Claire Sterk, the provost and executive vice president for academic affairs at Emory, made it clear that James’ race and gender were not driving factors in the school’s hiring decision. Breaking a glass ceiling of sorts by bringing her into the top business school role is just a bonus, she said.

As James takes the helm at Goizueta, diversity among faculty at business schools far and wide remains lacking. In 2013, a mere 3.8 percent of full-time business school faculty identified as Black in an AACSB survey. Bernie Milano is a president at the PhD Project, a non-profit that helps minorities earn their doctorates and become business professors. When the organization began its work in 1994, there were fewer than 300 business school professors of color in the U.S., according to Milano. That number has grown to roughly 1,237, but Milano says there is still much more work to be done. “It is a sad state,” he adds.

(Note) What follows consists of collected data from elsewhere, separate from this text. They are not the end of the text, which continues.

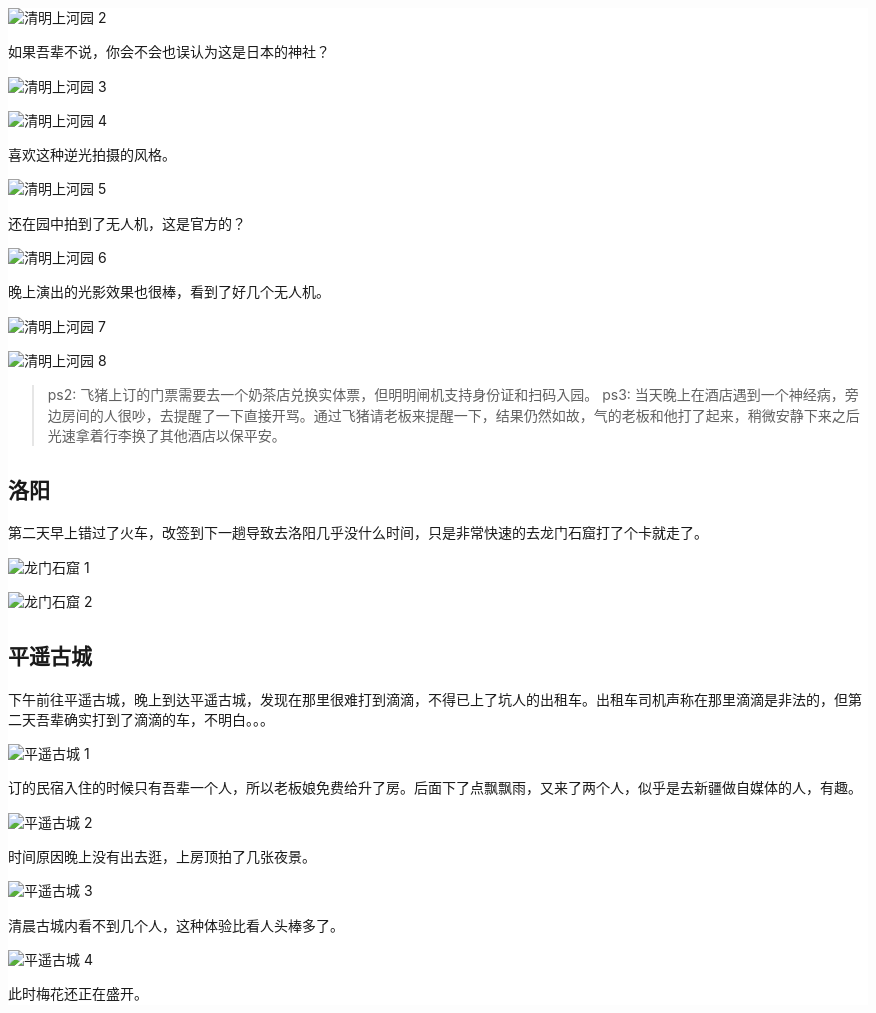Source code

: ![清明上河园 2](https://image-proxy.rxliuli.com/?url=https://lh3.googleusercontent.com/pw/AP1GczPyJfKama7u19VgYehPGiZtBESMyU5pP7N4Kw9aZt9j031L_BaItoJqO3qVNRouij9CbgWLa7oE8jYNZBqKg1XeIGL2s-a39ECPvJ_9XKiPeKoPjRRqHJ_MqBYMQFzCdeegXCn_21CfR9JBSw_P7zmnRg=w1278-h1916-s-no-gm)

如果吾辈不说，你会不会也误认为这是日本的神社？

![清明上河园 3](https://image-proxy.rxliuli.com/?url=https://lh3.googleusercontent.com/pw/AP1GczOkVjc0bQRVS6HFhKAmdAGf4AgO-UnhgfV6zdJJjZB9QLXTBC86ZUhRpFkSoLkE1haJXrc6sAgvrkOR0l1frHnFznIcdODEwfSPOCn5sEXFg57quYc4FP17JxHf0wA6hC_GwWnUetrl1Oj-uFsJO1xtGQ=w2874-h1916-s-no-gm)

![清明上河园 4](https://image-proxy.rxliuli.com/?url=https://lh3.googleusercontent.com/pw/AP1GczMU0AnIB6U3mhG-cH1yQ1JvwA2yP0zq5ylXRC6UUVAbofUIxFFGP29fkBrwPeAIAkp7jM_DzLlk5z_BYSzEm3PNz2USQe4oFGqO5E2xbVqOpzrHFsNvm7QrbSR3JPB53jSqetxJyLGBQf_9bAvGtIUrnA=w2874-h1916-s-no-gm)

喜欢这种逆光拍摄的风格。

![清明上河园 5](https://image-proxy.rxliuli.com/?url=https://lh3.googleusercontent.com/pw/AP1GczOj2GIObDNI8xxj9gNpaARrs1zSreZMMPv5y2hMOjXUJ-tZclOl1Y7mHh_0dUxT8GFmsvWyF8YaXTgmY30DGMLXo6nnRtnvhpQxtAkLSfxu0YLjDp0Yvsv25MoVayjDa2SojL_cPIcFkITqDG2xxHP0ng=w2874-h1916-s-no-gm)

还在园中拍到了无人机，这是官方的？

![清明上河园 6](https://image-proxy.rxliuli.com/?url=https://lh3.googleusercontent.com/pw/AP1GczM16vWOw2ZZrvCiOdyKokcfMobfX0137MLzANPVL3N-LxadIP8P-M-FZ33VP4uIhdAQVelZP0s5vNsiwzEaSe7IzcO8lveS9iFIjH88W6Kh4xIzKsVeli_CMVet1RRUb5MxUlUVCnoPVHhPR1ObWPq4gg=w2874-h1916-s-no-gm)

晚上演出的光影效果也很棒，看到了好几个无人机。

![清明上河园 7](https://image-proxy.rxliuli.com/?url=https://lh3.googleusercontent.com/pw/AP1GczMtC2UcOVwo3INrEYqkusGMLUSnujFZK7mLLhKdDH0joInrApGiQBI2W1XyygWLSdL9LbxpRKQkdYrWqfCOd3P6C8hI7PsVygzSad79COBOomntFEPBLzF-GFONMsnBSvCyuVl27kSBSDAl21zEq8I9nw=w2874-h1916-s-no-gm)

![清明上河园 8](https://image-proxy.rxliuli.com/?url=https://lh3.googleusercontent.com/pw/AP1GczO-JdY12ZdtgbGjOQ5bQcDPPcjmskFlIqhausFx3-VHBVMe4Rq7wMGLSswjmGHne2JSK7ARvouQ5JmKKD4n8nCGQQBLSZCfoEJ5ui6ktCumhR3CKUkLbGMILcZmMYptvlRO17tXhv-LfRcbNKP7QMuuOw=w2874-h1916-s-no-gm)

> ps2: 飞猪上订的门票需要去一个奶茶店兑换实体票，但明明闸机支持身份证和扫码入园。
> ps3: 当天晚上在酒店遇到一个神经病，旁边房间的人很吵，去提醒了一下直接开骂。通过飞猪请老板来提醒一下，结果仍然如故，气的老板和他打了起来，稍微安静下来之后光速拿着行李换了其他酒店以保平安。

## 洛阳

第二天早上错过了火车，改签到下一趟导致去洛阳几乎没什么时间，只是非常快速的去龙门石窟打了个卡就走了。

![龙门石窟 1](https://image-proxy.rxliuli.com/?url=https://lh3.googleusercontent.com/pw/AP1GczODZspfk3OJrhW0AYw9GhR-4VFaexbh2zappprwC5cTOh4L69_iZvsQ6t5qq5OLLS2maORV9OLITlNAqtLjIjc3A5IhgvznjeRWof0GMRJZLiLF3xvcx4-7GCs0sK1AqQPGDRxSOHsTLDPhDSsCwP5_jA=w2874-h1916-s-no-gm)

![龙门石窟 2](https://image-proxy.rxliuli.com/?url=https://lh3.googleusercontent.com/pw/AP1GczP54WmRC0Yebn2_WWCFq7c0cMTcCHG8SkZvVEGZah3eUqXUcVvQmCl_55uIlfiAs6g7cQh7q4KLKywbuPglS6szlcpL_a2nboq2Dt8j2bhk_cD6SC6BfHCS3CkUbR_imyuJ2b5xCDI6y5WNNDPIRpB30g=w2874-h1916-s-no-gm)

## 平遥古城

下午前往平遥古城，晚上到达平遥古城，发现在那里很难打到滴滴，不得已上了坑人的出租车。出租车司机声称在那里滴滴是非法的，但第二天吾辈确实打到了滴滴的车，不明白。。。

![平遥古城 1](https://image-proxy.rxliuli.com/?url=https://lh3.googleusercontent.com/pw/AP1GczN98f0gC5ovrDrx9C7hACXU3mOdeXg5_8eRfaBKpeqisYAJRcuJ6Y39XGSqrxuE4gArfbZ98U2sUABrk-ju-szJ1Nt7vXNEvWUX80FF-BNpQhuax66wzO0yfQy6XwVU93ZQJB250h3fVHV360y9dNx7gg=w2874-h1916-s-no-gm)

订的民宿入住的时候只有吾辈一个人，所以老板娘免费给升了房。后面下了点飘飘雨，又来了两个人，似乎是去新疆做自媒体的人，有趣。

![平遥古城 2](https://image-proxy.rxliuli.com/?url=https://lh3.googleusercontent.com/pw/AP1GczOVRGwbujaRdoEfZNBZChOLlTdhHuLg8AIrUHzuse33ebmWEdZmG_jR_XO1jZFC4N4nzgyfz1NiSYx0uMvhiRQ0FlrIQM1WYs9hSPHcKpRqaQQP3bDvoDMuKj3B4CIcJ5nnxRa6H1qjPK6IhESd8ta5Wg=w2874-h1916-s-no-gm)

时间原因晚上没有出去逛，上房顶拍了几张夜景。

![平遥古城 3](https://image-proxy.rxliuli.com/?url=https://lh3.googleusercontent.com/pw/AP1GczP_l3gxIC6K-kOPEmFGvaTR-cjcZAKbZj48-Z9UiXMLWf7ldWiYeszwRK-stSQmjstRbDJCsDxUguG6QoIs8h7_EmGWQZZ6z--YIyPOC8cQ0ZucaVDbCbjp9OAN8zII7V8LLaz7ScDuAQ3gF7IeiTvDsg=w2874-h1916-s-no-gm)

清晨古城内看不到几个人，这种体验比看人头棒多了。

![平遥古城 4](https://image-proxy.rxliuli.com/?url=https://lh3.googleusercontent.com/pw/AP1GczN6HFmrv8aRRVCUsLnrPL-x5CzqT9HFj_c96Fs5ZcLs5elLkzln01BGEXRZxHyc_as6Mig4ongNP6Z43d01eZh3How7u4QYzpAUBTFHajbp3d_cjMiL5iDwZ4Ru0g_lOL9VOTWsss2NrSEm6svoLpMyXA=w2874-h1916-s-no-gm)

此时梅花还正在盛开。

James is also just one among a few women leading American business school programs: 22 percent of American business schools have female deans, according to a report by the AACSB. Although female business school deans have slowly been increasing in number, a recent AACSB study indicates that this has not led to significantly more women getting MBAs. In 2013, female enrollment at MBA programs at schools with female deans was 38.6 percent, vs. 35.3 percent at business schools run by men.